How does brand get so many blocks, dude is like 6'5


----------



## futuristxen (Jun 26, 2003)

I think Brand looks better than KG at this point in the season.


----------



## futuristxen (Jun 26, 2003)

Isn't Brand like Lebron's size but with longer arms?


----------



## remy23 (Aug 15, 2002)

Brand is 20 pounders heavier than James. EB is 275.


----------



## spongyfungy (Oct 22, 2003)

futuristxen said:


> Isn't Brand like Lebron's size but with longer arms?


 Z can't guard Brand. They need Gooden on him to at least match his size. Elton is just bullcharging him.


----------



## futuristxen (Jun 26, 2003)

I can't believe the Bulls traded Brand for Tyson Chandler. Not sure which is more embarrassing, trading Artest and Brad Miller for Jalen Rose, or trading Brand for Chandler.


----------



## futuristxen (Jun 26, 2003)

spongyfungy said:


> Z can't guard Brand. They need Gooden on him to at least match his size. Elton is just bullcharging him.


Gooden can't guard Brand either. Have you been watching? Z's only been guarding Brand to end the quarter. Brand is lighting up everyone on the Cavs frontline.

## To-do item a:
Extract the basketball forum thread in full, reproducing every line without change.
The basketball forum thread and the listing that follows it are unrelated material.

## Records for processing:
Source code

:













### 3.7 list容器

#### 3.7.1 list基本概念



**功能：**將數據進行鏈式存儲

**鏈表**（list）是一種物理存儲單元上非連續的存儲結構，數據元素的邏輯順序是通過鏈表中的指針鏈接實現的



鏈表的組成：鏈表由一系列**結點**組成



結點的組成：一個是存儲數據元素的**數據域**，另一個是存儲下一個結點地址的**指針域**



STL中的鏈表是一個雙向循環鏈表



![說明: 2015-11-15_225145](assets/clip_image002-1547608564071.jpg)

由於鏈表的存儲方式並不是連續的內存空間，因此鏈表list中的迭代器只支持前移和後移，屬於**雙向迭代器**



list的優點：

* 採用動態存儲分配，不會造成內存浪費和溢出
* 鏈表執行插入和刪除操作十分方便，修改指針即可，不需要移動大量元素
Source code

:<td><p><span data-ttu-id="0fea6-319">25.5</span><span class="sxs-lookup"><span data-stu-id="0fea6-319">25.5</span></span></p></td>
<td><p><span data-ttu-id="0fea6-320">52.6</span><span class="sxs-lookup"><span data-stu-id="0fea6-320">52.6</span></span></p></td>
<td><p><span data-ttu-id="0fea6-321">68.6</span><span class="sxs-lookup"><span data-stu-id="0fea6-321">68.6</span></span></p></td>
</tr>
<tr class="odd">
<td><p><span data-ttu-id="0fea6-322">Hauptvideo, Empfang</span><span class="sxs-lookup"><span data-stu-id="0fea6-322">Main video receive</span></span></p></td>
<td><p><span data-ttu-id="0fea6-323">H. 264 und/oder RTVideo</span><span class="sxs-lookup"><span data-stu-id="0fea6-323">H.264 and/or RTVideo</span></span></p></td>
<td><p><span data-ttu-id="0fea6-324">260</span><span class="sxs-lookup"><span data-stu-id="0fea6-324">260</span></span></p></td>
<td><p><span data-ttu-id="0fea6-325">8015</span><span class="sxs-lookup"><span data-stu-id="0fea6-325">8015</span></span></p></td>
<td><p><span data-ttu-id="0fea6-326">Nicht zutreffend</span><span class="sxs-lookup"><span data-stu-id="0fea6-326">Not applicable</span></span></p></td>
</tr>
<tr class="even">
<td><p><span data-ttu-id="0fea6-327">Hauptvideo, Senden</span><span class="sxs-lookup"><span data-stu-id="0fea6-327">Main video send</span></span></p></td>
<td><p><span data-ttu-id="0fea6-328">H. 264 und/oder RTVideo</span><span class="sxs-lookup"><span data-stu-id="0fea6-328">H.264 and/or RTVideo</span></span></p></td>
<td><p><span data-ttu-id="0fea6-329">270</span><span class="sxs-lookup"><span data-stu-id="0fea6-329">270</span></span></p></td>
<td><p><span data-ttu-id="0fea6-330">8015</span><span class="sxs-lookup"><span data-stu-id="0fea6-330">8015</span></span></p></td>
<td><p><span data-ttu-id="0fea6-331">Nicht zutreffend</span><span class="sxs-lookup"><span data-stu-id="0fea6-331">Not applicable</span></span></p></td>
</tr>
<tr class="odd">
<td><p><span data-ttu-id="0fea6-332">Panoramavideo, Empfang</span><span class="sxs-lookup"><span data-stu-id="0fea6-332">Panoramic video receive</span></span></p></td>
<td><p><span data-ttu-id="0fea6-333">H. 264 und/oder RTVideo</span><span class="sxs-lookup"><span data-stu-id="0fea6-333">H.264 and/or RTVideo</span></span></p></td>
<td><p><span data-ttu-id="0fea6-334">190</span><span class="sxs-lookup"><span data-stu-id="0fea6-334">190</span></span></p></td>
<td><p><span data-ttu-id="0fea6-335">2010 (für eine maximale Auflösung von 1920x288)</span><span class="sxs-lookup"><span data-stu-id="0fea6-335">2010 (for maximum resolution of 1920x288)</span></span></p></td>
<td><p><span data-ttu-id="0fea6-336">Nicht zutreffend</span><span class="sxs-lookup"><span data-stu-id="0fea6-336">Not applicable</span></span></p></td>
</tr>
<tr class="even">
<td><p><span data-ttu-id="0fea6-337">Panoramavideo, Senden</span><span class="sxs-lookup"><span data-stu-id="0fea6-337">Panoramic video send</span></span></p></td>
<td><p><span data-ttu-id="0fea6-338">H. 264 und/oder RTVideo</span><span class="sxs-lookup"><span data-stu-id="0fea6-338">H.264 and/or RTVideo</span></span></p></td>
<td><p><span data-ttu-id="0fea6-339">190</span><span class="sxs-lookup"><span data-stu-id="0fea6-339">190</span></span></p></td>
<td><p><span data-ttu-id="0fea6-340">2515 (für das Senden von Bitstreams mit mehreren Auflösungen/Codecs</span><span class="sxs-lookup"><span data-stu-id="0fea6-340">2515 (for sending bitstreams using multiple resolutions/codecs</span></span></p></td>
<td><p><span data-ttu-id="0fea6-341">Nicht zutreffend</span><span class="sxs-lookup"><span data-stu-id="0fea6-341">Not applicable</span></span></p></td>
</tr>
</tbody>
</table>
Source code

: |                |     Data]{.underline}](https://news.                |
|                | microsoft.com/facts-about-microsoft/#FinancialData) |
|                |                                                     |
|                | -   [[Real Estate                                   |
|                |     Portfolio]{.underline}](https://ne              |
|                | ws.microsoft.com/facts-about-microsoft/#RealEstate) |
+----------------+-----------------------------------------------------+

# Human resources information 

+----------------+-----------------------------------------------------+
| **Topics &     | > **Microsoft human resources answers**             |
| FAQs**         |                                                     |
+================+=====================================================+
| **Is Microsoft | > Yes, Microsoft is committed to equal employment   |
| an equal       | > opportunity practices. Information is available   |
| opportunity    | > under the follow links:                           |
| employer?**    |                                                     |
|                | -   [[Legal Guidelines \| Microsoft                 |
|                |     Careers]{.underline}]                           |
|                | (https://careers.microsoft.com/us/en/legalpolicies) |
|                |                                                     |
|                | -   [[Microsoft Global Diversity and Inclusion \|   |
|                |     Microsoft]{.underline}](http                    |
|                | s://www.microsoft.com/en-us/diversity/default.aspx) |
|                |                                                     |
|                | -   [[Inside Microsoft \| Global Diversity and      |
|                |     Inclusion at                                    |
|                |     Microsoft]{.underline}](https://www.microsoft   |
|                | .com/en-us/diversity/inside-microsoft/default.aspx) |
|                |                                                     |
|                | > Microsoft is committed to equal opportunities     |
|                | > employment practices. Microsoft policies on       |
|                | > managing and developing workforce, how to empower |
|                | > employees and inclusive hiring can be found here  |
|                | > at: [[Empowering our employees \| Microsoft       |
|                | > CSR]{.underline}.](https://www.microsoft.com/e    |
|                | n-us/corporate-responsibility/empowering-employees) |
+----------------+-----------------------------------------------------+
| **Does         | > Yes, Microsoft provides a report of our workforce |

## To-do item b:
Copy the stretch of the listing from its first line through the line containing "STL中的鏈表是一個雙向循環鏈表", leaving every line unchanged.

## Task result a:
How does brand get so many blocks, dude is like 6'5


----------



## futuristxen (Jun 26, 2003)

I think Brand looks better than KG at this point in the season.


----------



## futuristxen (Jun 26, 2003)

Isn't Brand like Lebron's size but with longer arms?


----------



## remy23 (Aug 15, 2002)

Brand is 20 pounders heavier than James. EB is 275.


----------



## spongyfungy (Oct 22, 2003)

futuristxen said:


> Isn't Brand like Lebron's size but with longer arms?


 Z can't guard Brand. They need Gooden on him to at least match his size. Elton is just bullcharging him.


----------



## futuristxen (Jun 26, 2003)

I can't believe the Bulls traded Brand for Tyson Chandler. Not sure which is more embarrassing, trading Artest and Brad Miller for Jalen Rose, or trading Brand for Chandler.


----------



## futuristxen (Jun 26, 2003)

spongyfungy said:


> Z can't guard Brand. They need Gooden on him to at least match his size. Elton is just bullcharging him.


Gooden can't guard Brand either. Have you been watching? Z's only been guarding Brand to end the quarter. Brand is lighting up everyone on the Cavs frontline.

## Task result b:
Source code

:













### 3.7 list容器

#### 3.7.1 list基本概念



**功能：**將數據進行鏈式存儲

**鏈表**（list）是一種物理存儲單元上非連續的存儲結構，數據元素的邏輯順序是通過鏈表中的指針鏈接實現的



鏈表的組成：鏈表由一系列**結點**組成



結點的組成：一個是存儲數據元素的**數據域**，另一個是存儲下一個結點地址的**指針域**



STL中的鏈表是一個雙向循環鏈表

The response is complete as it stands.